Non esiste alcun collegamento tra le epatiti acute nei bambini e il vaccino anti-Covid. Lo ha confermato il virologo Giorgio Palù, presidente dell’Agenzia Italiana del Farmaco (Aifa), in un’intervista rilasciata al Corriere della Sera.
“Sì, è un’ipotesi definitivamente abbandonata dopo l’attenta indagine condotta dalla Agenzia britannica per la sicurezza sanitaria”, ha detto l’esperto, a poco meno di un mese da quando, il 5 aprile scorso, il Regno Unito ha segnalato all’Organizzazione Mondiale della Sanità (Oms) l’aumento di epatiti acute in bambini sani sotto i dieci anni, senza riuscire a individuarne bene le cause e spiegando come, tra queste, possa esserci anche quella di un nuovo virus.
“Dal 20 aprile sono stati segnalati 166 casi di epatite acuta, 111 nel Regno Unito, i primi descritti a livello internazionale – ha riferito Palù, ripercorrendo le tappe della vicenda –. Per la maggior parte si tratta di bambini sotto i cinque anni, dunque non vaccinati.
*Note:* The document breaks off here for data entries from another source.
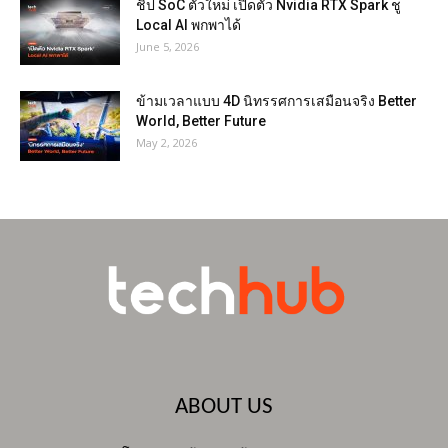
ชิป SoC ตัวใหม่ เปิดตัว Nvidia RTX Spark ชู
Local AI พกพาได้
June 5, 2026
ข้ามเวลาแบบ 4D นิทรรศการเสมือนจริง Better
World, Better Future
May 2, 2026
ABOUT US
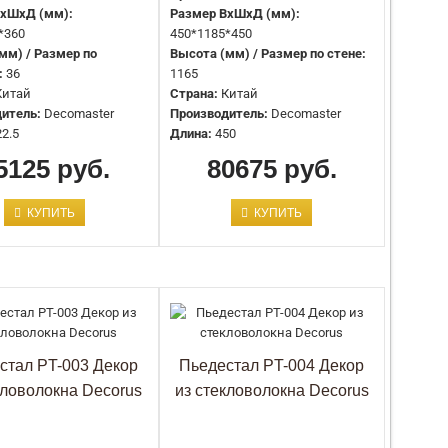
Материал:
Гипс
ВхШхД (мм):
Размер ВхШхД (мм):
*360
450*1185*450
мм) / Размер по
Высота (мм) / Размер по стене:
:
36
1165
Цвет:
Под покраску
Китай
Страна:
Китай
Артикул:
SBT10
итель:
Decomaster
Производитель:
Decomaster
Производство:
Artpole
22.5
Длина:
450
Высота, мм:
410 мм
5125 руб.
Размеры, мм:
410x300 мм
80675 руб.
Тип товара:
Леди
Страна производства:
Россия
КУПИТЬ
КУПИТЬ
Ширина, мм:
300 мм
Материал:
Гипс
Цвет:
Под покраску
Артикул:
SBT6
Производство:
Artpole
стал PT-003 Декор
Пьедестал PT-004 Декор
Высота, мм:
625 мм
кловолокна Decorus
из стекловолокна Decorus
Размеры, мм:
625x210 мм
Тип товара:
Мальчик на шаре
Страна производства:
Россия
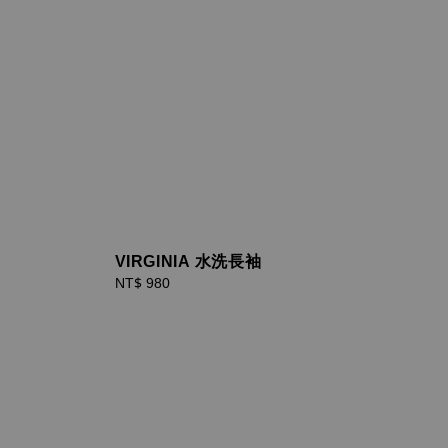
VIRGINIA 水洗長袖
Regular
NT$ 980
price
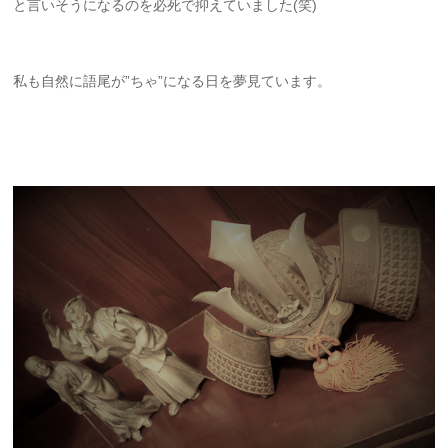
と言いそうになるのを必死で抑えていました(笑)
私も自然に語尾が”ちゃ”になる日を夢見ています。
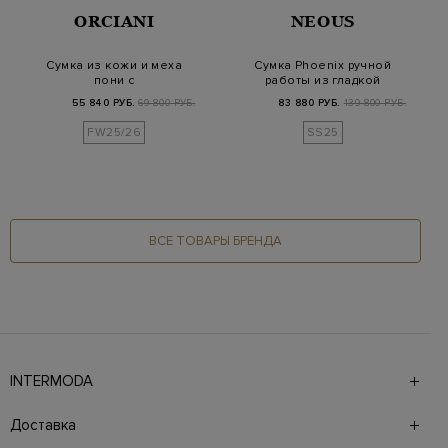
ORCIANI
NEOUS
Сумка из кожи и меха
Сумка Phoenix ручной
пони с
работы из гладкой
анималистичным
телячьей кожи
55 840 РУБ.
69 800 РУБ.
83 880 РУБ.
139 800 РУБ.
принтом
FW25/26
SS25
ВСЕ ТОВАРЫ БРЕНДА
INTERMODA
Галерея бутиков INTERMODA представляет более 60
брендов на 4 этажах в самом центре города. На сайте
Доставка
также презентованы новинки с последних показов и
предыдущие коллекции. Для удобства онлайн-шоппинга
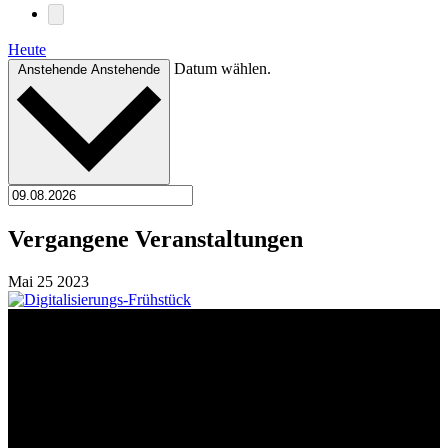
Heute
Datum wählen.
Anstehende
Anstehende
Vergangene Veranstaltungen
Mai
25
2023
Lo stesso fenomeno è stato segnalato negli Stati Uniti (12 casi), in Israele (12) e in Giappone (1). In Europa i casi confermati sono stati 55. In Italia gli episodi di epatite acuta sospetti sono 17, nessuno confermato ufficialmente”.
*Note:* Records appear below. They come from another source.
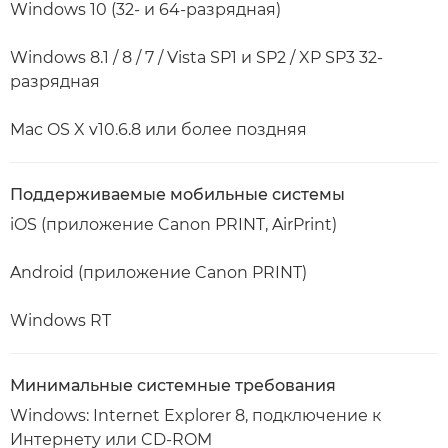
Windows 10 (32- и 64-разрядная)
Windows 8.1 / 8 / 7 / Vista SP1 и SP2 / XP SP3 32-
разрядная
Mac OS X v10.6.8 или более поздняя
Поддерживаемые мобильные системы
iOS (приложение Canon PRINT, AirPrint)
Android (приложение Canon PRINT)
Windows RT
Минимальные системные требования
Windows: Internet Explorer 8, подключение к
Интернету или CD-ROM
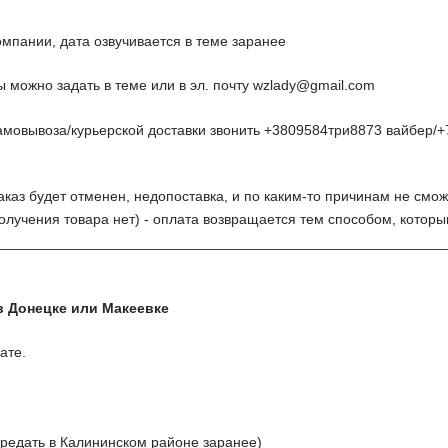
омпании, дата озвучивается в теме заранее
 можно задать в теме или в эл. почту
wzlady@gmail.com
амовывоза/курьерской доставки звонить +3809584три8873 вайбер/+
заказ будет отменен, недопоставка, и по каким-то причинам не смож
олучения товара нет) - оплата возвращается тем способом, котор
________________________________________________________
в Донецке или Макеевке
ате.
ередать в Калининском районе заранее)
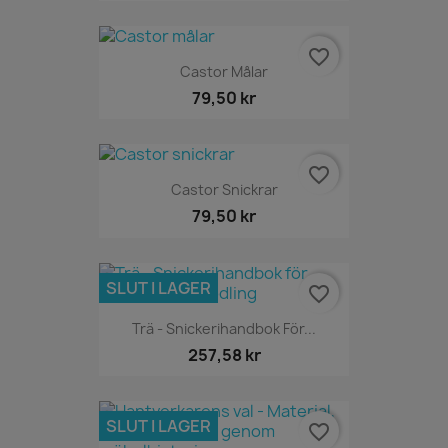
favorite_border
Castor Målar
79,50 kr
favorite_border
Castor Snickrar
79,50 kr
SLUT I LAGER
favorite_border
Trä - Snickerihandbok För...
257,58 kr
SLUT I LAGER
favorite_border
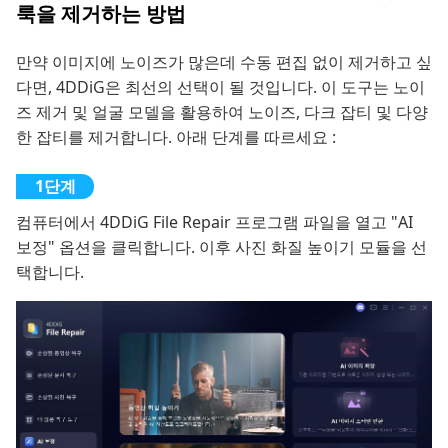
룩을 제거하는 방법
만약 이미지에 노이즈가 많은데 수동 편집 없이 제거하고 싶
다면, 4DDiG은 최선의 선택이 될 것입니다. 이 도구는 노이
즈 제거 및 얼굴 모델을 활용하여 노이즈, 다크 잡티 및 다양
한 잡티를 제거합니다. 아래 단계를 따르세요 :
컴퓨터에서 4DDiG File Repair 프로그램 파일을 열고 "AI
보정" 옵션을 클릭합니다. 이후 사진 화질 높이기 모듈을 선
택합니다.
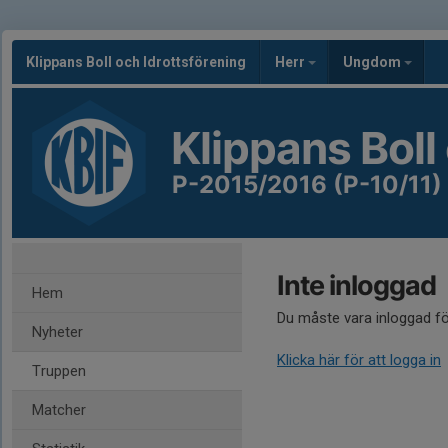
Klippans Boll och Idrottsförening
Herr
Ungdom
Klippans Boll
P-2015/2016 (P-10/11)
Inte inloggad
Hem
Du måste vara inloggad fö
Nyheter
Klicka här för att logga in
Truppen
Matcher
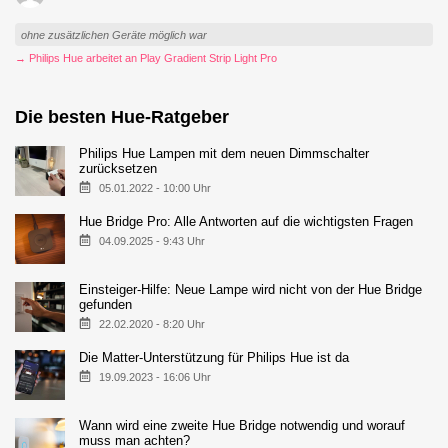
ohne zusätzlichen Geräte möglich war
→ Philips Hue arbeitet an Play Gradient Strip Light Pro
Die besten Hue-Ratgeber
Philips Hue Lampen mit dem neuen Dimmschalter
zurücksetzen
05.01.2022 - 10:00 Uhr
Hue Bridge Pro: Alle Antworten auf die wichtigsten Fragen
04.09.2025 - 9:43 Uhr
Einsteiger-Hilfe: Neue Lampe wird nicht von der Hue Bridge
gefunden
22.02.2020 - 8:20 Uhr
Die Matter-Unterstützung für Philips Hue ist da
19.09.2023 - 16:06 Uhr
Wann wird eine zweite Hue Bridge notwendig und worauf
muss man achten?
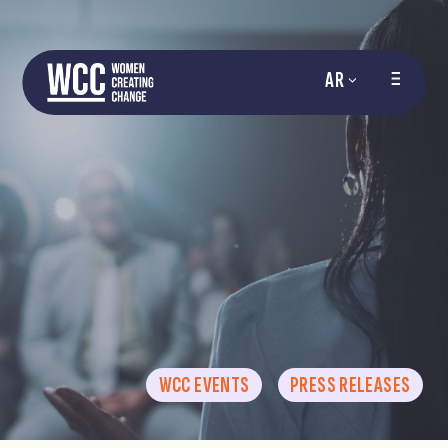
AR
WCC EVENTS
PRESS RELEASES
Con il coronavirus praticamente escluso dalle possibili cause. La sua correlazione, infatti, è definita “molto improbabile” dal presidente di Aifa: “La sintomatologia non è riconducibile direttamente al Covid, anche se il 16% dei casi erano positivi a Sars-CoV-2. Una percentuale molto vicina a quella che si riscontra nella popolazione pediatrica, considerando che molti bimbi hanno avuto l’infezione in assenza assoluta di sintomi”.
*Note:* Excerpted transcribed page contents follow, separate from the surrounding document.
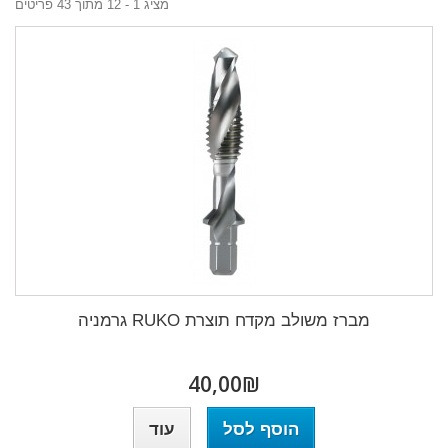
מציג 1 - 12 מתוך 43 פריטים
מברז משולב מקדח תוצרת RUKO גרמניה
₪‎40,00
הוסף לסל
עוד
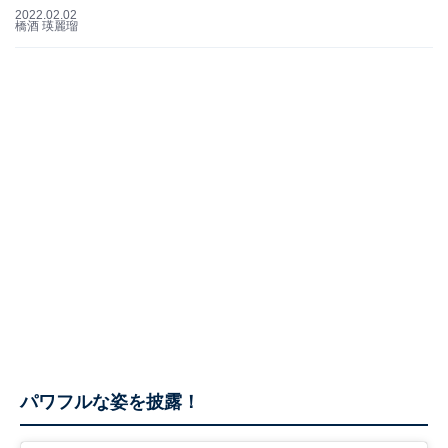
2022.02.02
橋酒 瑛麗瑠
パワフルな姿を披露！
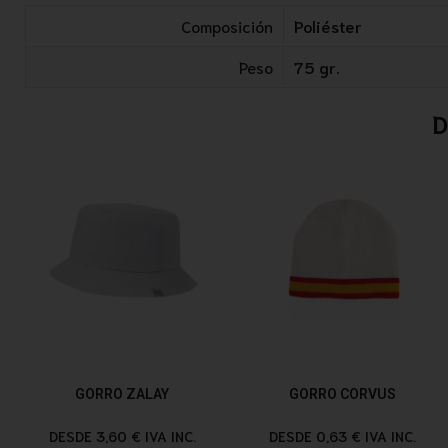
Composición
Poliéster
Peso
75 gr.
D
GORRO ZALAY
GORRO CORVUS
DESDE 3,60 € IVA INC.
DESDE 0,63 € IVA INC.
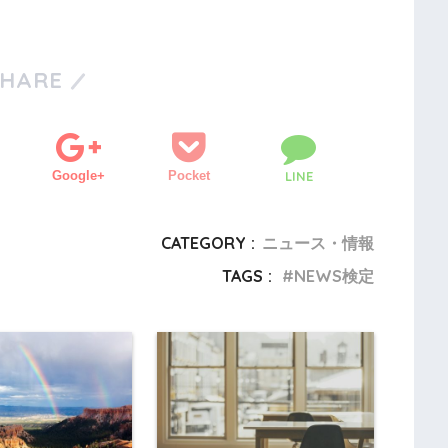
SHARE
Google+
Pocket
LINE
CATEGORY :
ニュース・情報
TAGS :
NEWS検定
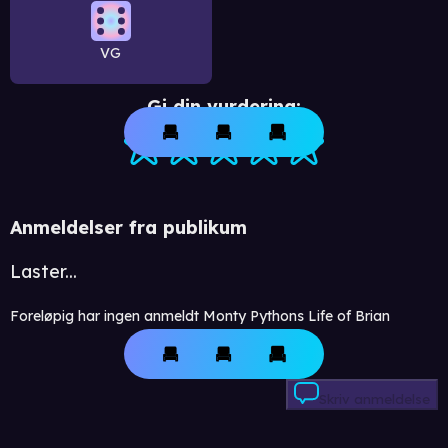
VG
Gi din vurdering:
Anmeldelser fra publikum
Laster...
Foreløpig har ingen anmeldt Monty Pythons Life of Brian
Skriv anmeldelse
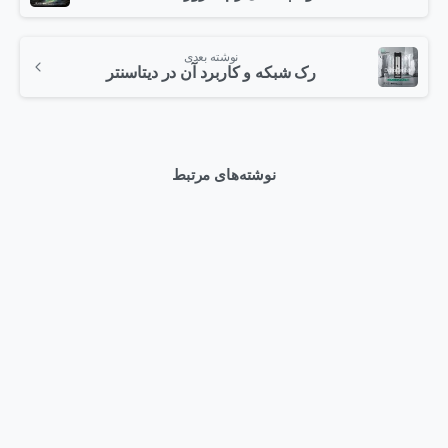
نوشته بعدی
رک شبکه و کاربرد آن در دیتاسنتر
نوشته‌های مرتبط
0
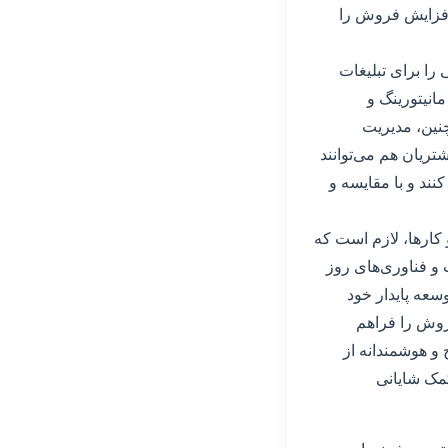
 افزایش فروش را
 را برای تبلیغات
مانیتورینگ و
مچنین، مدیریت
تریان هم می‌توانند
ند و با مقایسه و
کارها، لازم است که
ت و فناوری‌های روز
وسعه پایدار خود
روش را فراهم
 و هوشمندانه از
کمک شایانی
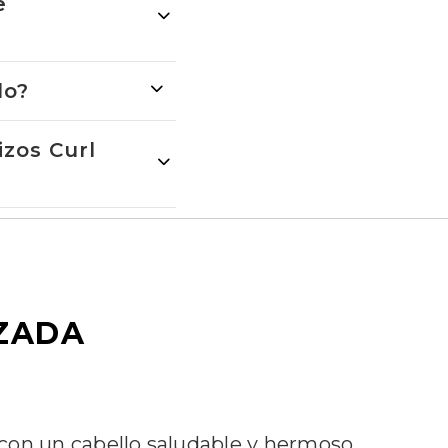
e
lo?
izos Curl
IZADA
o con un cabello saludable y hermoso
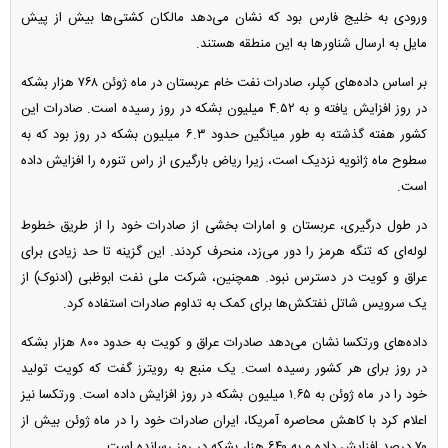
ورودی به خلیج فارس بود که نشان می‌دهد مالکان کشتی‌ها بیش از پیش
مایل به ارسال شناور‌ها به این منطقه هستند.
بر اساس داده‌های کپلر، صادرات نفت خام عربستان در ماه ژوئن ۷۶۸ هزار بشکه
در روز افزایش یافته و به ۴.۵۲ میلیون بشکه در روز رسیده است. صادرات این
کشور هفته گذشته به طور میانگین حدود ۶.۳ میلیون بشکه در روز بود که به
سطوح ماه ژانویه نزدیک است، زیرا ریاض بارگیری از راس تنوره را افزایش داده
است.
در طول درگیری، عربستان و امارات بخشی از صادرات خود را از طریق خطوط
لوله‌ای که تنگه هرمز را دور می‌زد، منحرف کردند. این گزینه تا حد زیادی برای
عراق و کویت در دسترس نبود. همچنین، شرکت ملی نفت ابوظبی (ادنوک) از
یک سرویس شاتل نفتکش‌ها برای کمک به تداوم صادرات استفاده کرد.
داده‌های ورتکسا نشان می‌دهد صادرات عراق و کویت به حدود ۸۰۰ هزار بشکه
در روز برای هر کشور رسیده است. یک منبع به رویترز گفت که کویت تولید
خود را در ماه ژوئن به ۱.۶۵ میلیون بشکه در روز افزایش داده است. ورتکسا نیز
اعلام کرد با کاهش محاصره آمریکا، ایران صادرات خود را در ماه ژوئن بیش از
۷۰ درصد افزایش داده و به ۶۴۰ هزار بشکه در روز رسانده است.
Tra le cause più accreditate si era parlato anche dell’adenovirus, agente patogeno più comune, rilevato nel 75% dei casi confermati di epatiti acute nei bimbi in Gran Bretagna e, in particolare, del ceppo di adenovirus chiamato F41. Infatti, come confermato da Palù, “su 53 episodi esaminati dall’Agenzia britannica, 40 erano positivi all’adenovirus, e questo sembra ora il maggiore imputato, dato che è un microrganismo noto come causa di infezioni respiratorie e gastroenteriche in bambini e negli adolescenti”. Attualmente, ha aggiunto, “sono in corso approfondimenti di genetica e su campioni di fegato per capire se si tratti di un ceppo diverso da quelli conosciuti”.
C’è, in conclusione, la possibilità che la vera causa di questo anomalo aumento di casi di epatite acuta tra i piccoli pazienti sia un nuovo virus? “Non si può escludere del tutto – ha concluso Palù –. Bisognerebbe però dimostrarlo e i dati sono ancora troppo pochi e recenti. Ricordo che nell’89 i futuri premi Nobel per la medicina, Houghton, Alter e Rice, identificarono il virus C come causa di un’epatite allora definita non A-non B”.
Inttanto l’allarme è scattato anche negli Usa, dove i casi sono arrivati a 109 in 25 Stati dell’Unione. Cinque bimbi sono morti e il 14% dei piccoli malati ha dovuto subire un trapianto di fegato. Tutti erano sani prima di manifestare l’epatite. I Centri per il controllo e la prevenzione delle malattie (Cdc) stanno pertanto studiando la misteriosa nuova sindrome epatica.
Jay Butler, vicedirettore del dipartimento malattie infettive dei Cdc, ha fatto presente che non c’è una spiegazione apparente alla comparsa della malattia in forma così grave trai più piccoli. E’ molto raro che i bambini manifestino la malattia in forma così acuta da portare a insufficienza epatica. Cause virali comuni ai vari tipi di epatite sinora conosciute sono state escluse e la presenza di un adenovirus è stata riscontrata nel 50% dei piccoli malati Usa. Ma il suo ruolo non è chiaro. “Bisogna capire che è una situazione in evoluzione e non è detto che tutti casi di epatite pediatrica acuta che stiamo studiando dipendano dalle stesse ragioni”, ha spiegato Butler.